* begin DATA FOR PROCESSING *

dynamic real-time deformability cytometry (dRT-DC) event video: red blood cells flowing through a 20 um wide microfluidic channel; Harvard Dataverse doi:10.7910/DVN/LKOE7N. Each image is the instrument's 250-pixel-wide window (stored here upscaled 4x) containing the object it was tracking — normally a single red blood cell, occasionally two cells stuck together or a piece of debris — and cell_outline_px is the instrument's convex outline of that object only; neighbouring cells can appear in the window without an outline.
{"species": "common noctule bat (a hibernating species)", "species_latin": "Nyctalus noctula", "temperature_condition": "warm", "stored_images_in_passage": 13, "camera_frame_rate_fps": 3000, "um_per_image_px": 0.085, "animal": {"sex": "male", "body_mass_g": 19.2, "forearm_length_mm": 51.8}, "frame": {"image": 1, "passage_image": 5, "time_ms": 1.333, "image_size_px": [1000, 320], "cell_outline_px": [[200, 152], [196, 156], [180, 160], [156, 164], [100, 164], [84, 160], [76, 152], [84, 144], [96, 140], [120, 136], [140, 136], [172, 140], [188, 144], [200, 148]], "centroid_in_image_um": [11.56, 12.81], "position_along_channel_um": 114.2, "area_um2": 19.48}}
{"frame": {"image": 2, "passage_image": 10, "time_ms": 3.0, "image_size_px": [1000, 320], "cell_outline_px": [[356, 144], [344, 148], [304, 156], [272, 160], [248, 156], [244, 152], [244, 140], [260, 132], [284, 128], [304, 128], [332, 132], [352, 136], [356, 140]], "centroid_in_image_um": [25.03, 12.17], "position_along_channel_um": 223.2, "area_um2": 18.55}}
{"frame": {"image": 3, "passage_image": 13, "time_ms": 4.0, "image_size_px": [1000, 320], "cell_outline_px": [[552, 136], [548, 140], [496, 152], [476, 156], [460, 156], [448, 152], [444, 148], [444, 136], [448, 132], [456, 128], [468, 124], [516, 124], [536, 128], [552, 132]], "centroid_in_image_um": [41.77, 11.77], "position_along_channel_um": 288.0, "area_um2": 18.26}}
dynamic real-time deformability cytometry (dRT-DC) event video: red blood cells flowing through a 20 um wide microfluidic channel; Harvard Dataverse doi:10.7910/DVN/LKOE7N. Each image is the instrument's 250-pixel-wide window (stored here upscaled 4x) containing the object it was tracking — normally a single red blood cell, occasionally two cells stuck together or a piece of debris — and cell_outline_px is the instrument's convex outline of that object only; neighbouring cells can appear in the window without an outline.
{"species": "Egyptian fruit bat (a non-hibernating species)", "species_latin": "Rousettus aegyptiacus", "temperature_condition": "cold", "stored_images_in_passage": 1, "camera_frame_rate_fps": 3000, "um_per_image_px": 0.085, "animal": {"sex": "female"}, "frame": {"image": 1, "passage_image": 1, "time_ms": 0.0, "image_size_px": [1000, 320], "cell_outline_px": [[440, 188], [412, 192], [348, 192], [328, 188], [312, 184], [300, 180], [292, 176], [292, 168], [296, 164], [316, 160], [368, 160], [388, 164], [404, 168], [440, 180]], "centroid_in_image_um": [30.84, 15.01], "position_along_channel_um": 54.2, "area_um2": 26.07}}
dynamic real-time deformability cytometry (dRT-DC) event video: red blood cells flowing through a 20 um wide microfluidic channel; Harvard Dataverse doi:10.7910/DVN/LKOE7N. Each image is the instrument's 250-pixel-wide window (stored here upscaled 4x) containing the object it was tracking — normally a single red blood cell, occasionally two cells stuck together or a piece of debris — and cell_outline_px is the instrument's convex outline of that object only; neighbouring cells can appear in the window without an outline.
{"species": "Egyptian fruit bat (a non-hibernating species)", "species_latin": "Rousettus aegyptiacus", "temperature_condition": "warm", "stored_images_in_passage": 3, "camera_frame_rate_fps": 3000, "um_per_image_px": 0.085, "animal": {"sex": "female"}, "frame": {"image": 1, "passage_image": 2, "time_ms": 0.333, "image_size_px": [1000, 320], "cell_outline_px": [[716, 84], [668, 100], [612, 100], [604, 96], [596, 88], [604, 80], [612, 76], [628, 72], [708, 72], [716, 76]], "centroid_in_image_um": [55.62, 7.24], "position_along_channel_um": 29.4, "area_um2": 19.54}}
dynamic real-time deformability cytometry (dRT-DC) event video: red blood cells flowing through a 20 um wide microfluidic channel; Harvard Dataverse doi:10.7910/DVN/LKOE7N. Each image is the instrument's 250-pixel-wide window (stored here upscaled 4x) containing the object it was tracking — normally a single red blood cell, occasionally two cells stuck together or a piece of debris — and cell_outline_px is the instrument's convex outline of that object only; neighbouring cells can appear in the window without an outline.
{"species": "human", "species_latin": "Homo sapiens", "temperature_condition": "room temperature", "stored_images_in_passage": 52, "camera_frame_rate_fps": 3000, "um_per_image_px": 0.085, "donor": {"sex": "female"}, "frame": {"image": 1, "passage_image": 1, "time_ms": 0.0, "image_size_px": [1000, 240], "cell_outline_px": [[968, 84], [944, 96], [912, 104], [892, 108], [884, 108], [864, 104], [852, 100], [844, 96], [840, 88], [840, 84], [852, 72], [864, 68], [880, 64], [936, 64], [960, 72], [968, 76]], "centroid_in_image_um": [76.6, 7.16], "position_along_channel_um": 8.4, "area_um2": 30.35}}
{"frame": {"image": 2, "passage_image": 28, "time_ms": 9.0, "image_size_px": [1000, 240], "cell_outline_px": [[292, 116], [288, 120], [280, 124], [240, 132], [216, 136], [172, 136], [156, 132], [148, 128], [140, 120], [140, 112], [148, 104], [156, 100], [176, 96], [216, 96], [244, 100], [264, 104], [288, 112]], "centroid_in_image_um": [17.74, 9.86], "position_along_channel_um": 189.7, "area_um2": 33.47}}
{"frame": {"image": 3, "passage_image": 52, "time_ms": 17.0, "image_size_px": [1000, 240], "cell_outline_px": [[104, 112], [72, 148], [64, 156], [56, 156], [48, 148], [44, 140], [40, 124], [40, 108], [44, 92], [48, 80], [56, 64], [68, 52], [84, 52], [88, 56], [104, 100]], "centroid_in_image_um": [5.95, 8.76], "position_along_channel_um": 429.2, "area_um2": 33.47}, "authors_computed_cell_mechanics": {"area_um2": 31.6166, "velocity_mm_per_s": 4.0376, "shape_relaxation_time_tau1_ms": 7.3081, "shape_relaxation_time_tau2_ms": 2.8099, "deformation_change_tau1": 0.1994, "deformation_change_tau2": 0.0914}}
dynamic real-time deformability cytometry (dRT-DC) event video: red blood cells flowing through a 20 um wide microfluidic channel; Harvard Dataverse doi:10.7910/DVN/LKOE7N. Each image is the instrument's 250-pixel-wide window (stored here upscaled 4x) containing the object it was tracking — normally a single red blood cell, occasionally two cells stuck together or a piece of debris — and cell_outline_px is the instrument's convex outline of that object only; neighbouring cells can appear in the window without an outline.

* end DATA FOR PROCESSING *

Return every entry verbatim.

**PROBLEM SOLUTION**:
dynamic real-time deformability cytometry (dRT-DC) event video: red blood cells flowing through a 20 um wide microfluidic channel; Harvard Dataverse doi:10.7910/DVN/LKOE7N. Each image is the instrument's 250-pixel-wide window (stored here upscaled 4x) containing the object it was tracking — normally a single red blood cell, occasionally two cells stuck together or a piece of debris — and cell_outline_px is the instrument's convex outline of that object only; neighbouring cells can appear in the window without an outline.
{"species": "common noctule bat (a hibernating species)", "species_latin": "Nyctalus noctula", "temperature_condition": "warm", "stored_images_in_passage": 13, "camera_frame_rate_fps": 3000, "um_per_image_px": 0.085, "animal": {"sex": "male", "body_mass_g": 19.2, "forearm_length_mm": 51.8}, "frame": {"image": 1, "passage_image": 5, "time_ms": 1.333, "image_size_px": [1000, 320], "cell_outline_px": [[200, 152], [196, 156], [180, 160], [156, 164], [100, 164], [84, 160], [76, 152], [84, 144], [96, 140], [120, 136], [140, 136], [172, 140], [188, 144], [200, 148]], "centroid_in_image_um": [11.56, 12.81], "position_along_channel_um": 114.2, "area_um2": 19.48}}
{"frame": {"image": 2, "passage_image": 10, "time_ms": 3.0, "image_size_px": [1000, 320], "cell_outline_px": [[356, 144], [344, 148], [304, 156], [272, 160], [248, 156], [244, 152], [244, 140], [260, 132], [284, 128], [304, 128], [332, 132], [352, 136], [356, 140]], "centroid_in_image_um": [25.03, 12.17], "position_along_channel_um": 223.2, "area_um2": 18.55}}
{"frame": {"image": 3, "passage_image": 13, "time_ms": 4.0, "image_size_px": [1000, 320], "cell_outline_px": [[552, 136], [548, 140], [496, 152], [476, 156], [460, 156], [448, 152], [444, 148], [444, 136], [448, 132], [456, 128], [468, 124], [516, 124], [536, 128], [552, 132]], "centroid_in_image_um": [41.77, 11.77], "position_along_channel_um": 288.0, "area_um2": 18.26}}
dynamic real-time deformability cytometry (dRT-DC) event video: red blood cells flowing through a 20 um wide microfluidic channel; Harvard Dataverse doi:10.7910/DVN/LKOE7N. Each image is the instrument's 250-pixel-wide window (stored here upscaled 4x) containing the object it was tracking — normally a single red blood cell, occasionally two cells stuck together or a piece of debris — and cell_outline_px is the instrument's convex outline of that object only; neighbouring cells can appear in the window without an outline.
{"species": "Egyptian fruit bat (a non-hibernating species)", "species_latin": "Rousettus aegyptiacus", "temperature_condition": "cold", "stored_images_in_passage": 1, "camera_frame_rate_fps": 3000, "um_per_image_px": 0.085, "animal": {"sex": "female"}, "frame": {"image": 1, "passage_image": 1, "time_ms": 0.0, "image_size_px": [1000, 320], "cell_outline_px": [[440, 188], [412, 192], [348, 192], [328, 188], [312, 184], [300, 180], [292, 176], [292, 168], [296, 164], [316, 160], [368, 160], [388, 164], [404, 168], [440, 180]], "centroid_in_image_um": [30.84, 15.01], "position_along_channel_um": 54.2, "area_um2": 26.07}}
dynamic real-time deformability cytometry (dRT-DC) event video: red blood cells flowing through a 20 um wide microfluidic channel; Harvard Dataverse doi:10.7910/DVN/LKOE7N. Each image is the instrument's 250-pixel-wide window (stored here upscaled 4x) containing the object it was tracking — normally a single red blood cell, occasionally two cells stuck together or a piece of debris — and cell_outline_px is the instrument's convex outline of that object only; neighbouring cells can appear in the window without an outline.
{"species": "Egyptian fruit bat (a non-hibernating species)", "species_latin": "Rousettus aegyptiacus", "temperature_condition": "warm", "stored_images_in_passage": 3, "camera_frame_rate_fps": 3000, "um_per_image_px": 0.085, "animal": {"sex": "female"}, "frame": {"image": 1, "passage_image": 2, "time_ms": 0.333, "image_size_px": [1000, 320], "cell_outline_px": [[716, 84], [668, 100], [612, 100], [604, 96], [596, 88], [604, 80], [612, 76], [628, 72], [708, 72], [716, 76]], "centroid_in_image_um": [55.62, 7.24], "position_along_channel_um": 29.4, "area_um2": 19.54}}
dynamic real-time deformability cytometry (dRT-DC) event video: red blood cells flowing through a 20 um wide microfluidic channel; Harvard Dataverse doi:10.7910/DVN/LKOE7N. Each image is the instrument's 250-pixel-wide window (stored here upscaled 4x) containing the object it was tracking — normally a single red blood cell, occasionally two cells stuck together or a piece of debris — and cell_outline_px is the instrument's convex outline of that object only; neighbouring cells can appear in the window without an outline.
{"species": "human", "species_latin": "Homo sapiens", "temperature_condition": "room temperature", "stored_images_in_passage": 52, "camera_frame_rate_fps": 3000, "um_per_image_px": 0.085, "donor": {"sex": "female"}, "frame": {"image": 1, "passage_image": 1, "time_ms": 0.0, "image_size_px": [1000, 240], "cell_outline_px": [[968, 84], [944, 96], [912, 104], [892, 108], [884, 108], [864, 104], [852, 100], [844, 96], [840, 88], [840, 84], [852, 72], [864, 68], [880, 64], [936, 64], [960, 72], [968, 76]], "centroid_in_image_um": [76.6, 7.16], "position_along_channel_um": 8.4, "area_um2": 30.35}}
{"frame": {"image": 2, "passage_image": 28, "time_ms": 9.0, "image_size_px": [1000, 240], "cell_outline_px": [[292, 116], [288, 120], [280, 124], [240, 132], [216, 136], [172, 136], [156, 132], [148, 128], [140, 120], [140, 112], [148, 104], [156, 100], [176, 96], [216, 96], [244, 100], [264, 104], [288, 112]], "centroid_in_image_um": [17.74, 9.86], "position_along_channel_um": 189.7, "area_um2": 33.47}}
{"frame": {"image": 3, "passage_image": 52, "time_ms": 17.0, "image_size_px": [1000, 240], "cell_outline_px": [[104, 112], [72, 148], [64, 156], [56, 156], [48, 148], [44, 140], [40, 124], [40, 108], [44, 92], [48, 80], [56, 64], [68, 52], [84, 52], [88, 56], [104, 100]], "centroid_in_image_um": [5.95, 8.76], "position_along_channel_um": 429.2, "area_um2": 33.47}, "authors_computed_cell_mechanics": {"area_um2": 31.6166, "velocity_mm_per_s": 4.0376, "shape_relaxation_time_tau1_ms": 7.3081, "shape_relaxation_time_tau2_ms": 2.8099, "deformation_change_tau1": 0.1994, "deformation_change_tau2": 0.0914}}
dynamic real-time deformability cytometry (dRT-DC) event video: red blood cells flowing through a 20 um wide microfluidic channel; Harvard Dataverse doi:10.7910/DVN/LKOE7N. Each image is the instrument's 250-pixel-wide window (stored here upscaled 4x) containing the object it was tracking — normally a single red blood cell, occasionally two cells stuck together or a piece of debris — and cell_outline_px is the instrument's convex outline of that object only; neighbouring cells can appear in the window without an outline.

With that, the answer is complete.